Michael Albert from a popular hat shop in Fitzroy believes customisation is key.

“Some hats are close but are missing that almost indefinable something — they’re no cigar,” he says.

Mr Albert will usually make alterations to achieve someone’s “perfect signature look”.

“As little as tweaking the brim and changing the tilt can be enough — or we re-shape, re-size or re-trim as required.”

Have different hats for different occasions

Yumi takes a selfie with two of her children on a hike
IMAGEYumi has a cap for adventures like hiking.(Instagra: Yumi Stynes)

Despite wearing them all the time, Yumi isn’t a collector of hats.

She has just three in rotation to suit her different needs.

Her cap for daily training keeps her hair out of her face, and another for outdoor activity like hiking protects her from the sun.

“I’m really not vain, but if I were to be vain about one element of myself it would be my skin,” she says. “I like to protect it.”

Yumi is also sensitive to bright light.

“It’s not a very sexy reason but … wearing a hat allows me to have more control over how the light hits my eyes. I’m quite sensitive to where I sit a room because I get a headache from bright lights.”

Don’t know where to start?

Mum holding son, both wearing hats
IMAGEIncluding children in the hat-shopping experience can help them get excited about wearing one.(Pexels: Victoria Borodinova)

Think about your lifestyle and be realistic about what kind of hat would suit that.

For something that looks smart and is comfortable, Ms Haddrill recommends a fedora or panama in straw for summer, and felt for winter.

“The straw is really good for every day — it’s light and cool,” she says.

“For winter, I prefer my felts and generally autumn and spring a nice white felt is really good.”

Ms Haddrill likes hats that are dressy enough to be worn at events like the races, but still low-key enough for everyday wear.

“Fifteen years ago I was just doing race wear and you spend $300-plus on a hat just for one day,” she says.

“With a 12-centimetre brim panama [for example], you can wear it to events and every day.” 

Getting in the habit of wearing a hat

Rather than fearing hat hair, Yumi relishes the five minutes she saves from not doing her hair at all — and covering it up instead.
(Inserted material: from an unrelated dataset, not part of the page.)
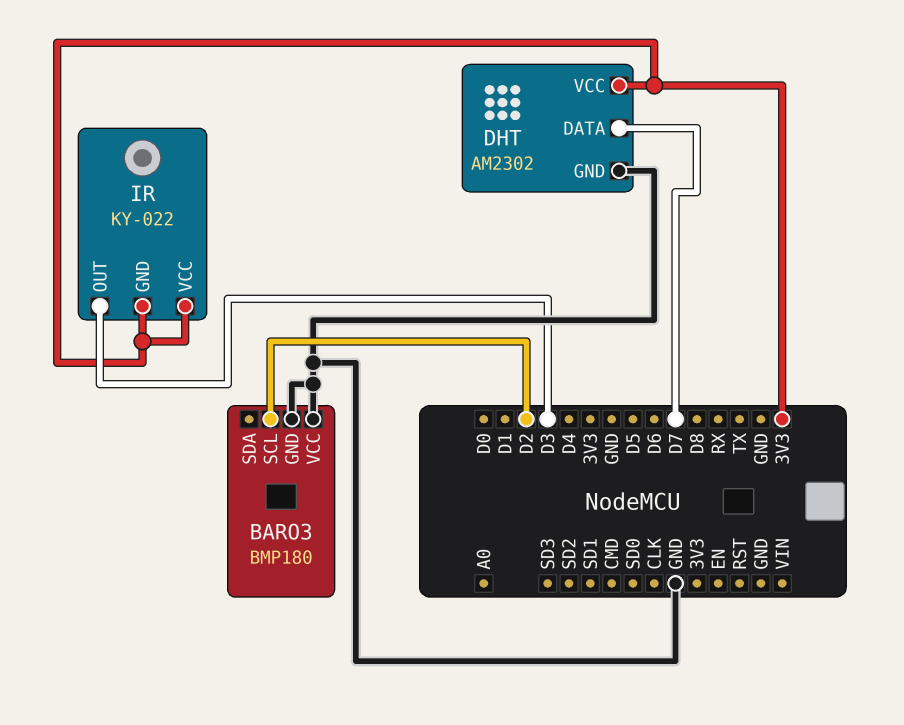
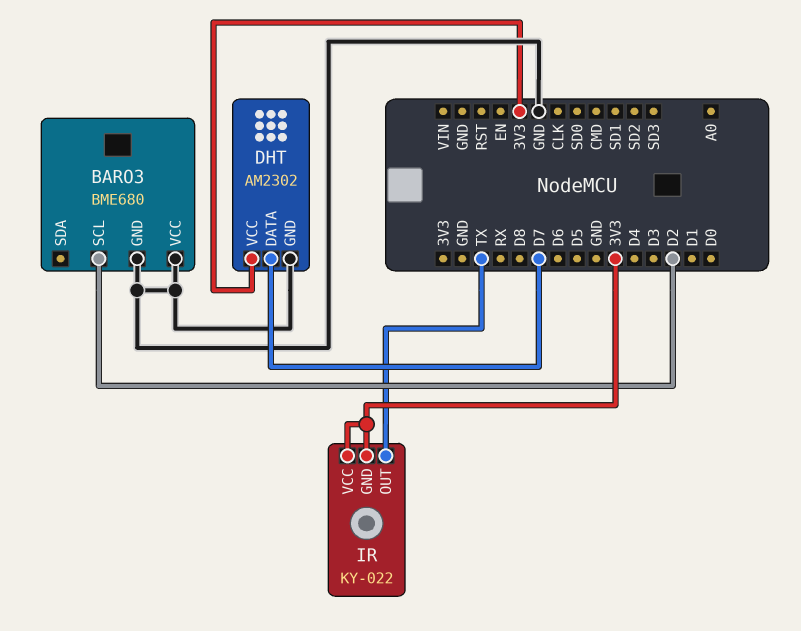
BARO3: BMP180 -> BME680
IR pin OUT: D3 -> TX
Now she’s speaking my language.

Faceless portrait of someone wearing a red hat in the country
IMAGEHats can help you make a statement (or blend in).(ABC Open)

Yumi has a rack of hooks at the doorway of her home to make sure she rarely leaves home without her hat.

“If you’re a busy woman and you can find your hat, it’s such a timesaver — chuck it on your head and make no apologies.”

To get in the headspace of wearing a hat regularly, Yumi compares it to quitting smoking.

Stay with me.

“One day you just have to make that decision and say ‘I’m not a non-smoker’,” she says.

“It helped me quit smoking to think of myself as a non-smoker and the hat thing is the same — ‘today onwards I’m a hat wearer’.”

Ultimately, if it feels good on your head, you’re more likely to wear it.

I can also highly recommend finding a hat-loving buddy to help you out when planning your new hatted style. 

Yumi and I bonded over the fact we both have huge heads and are now texting about our next hat purchases.

Woman laughing wearing a hat and holding a camera
IMAGEYou’ll be this happy when you find your perfect hat match.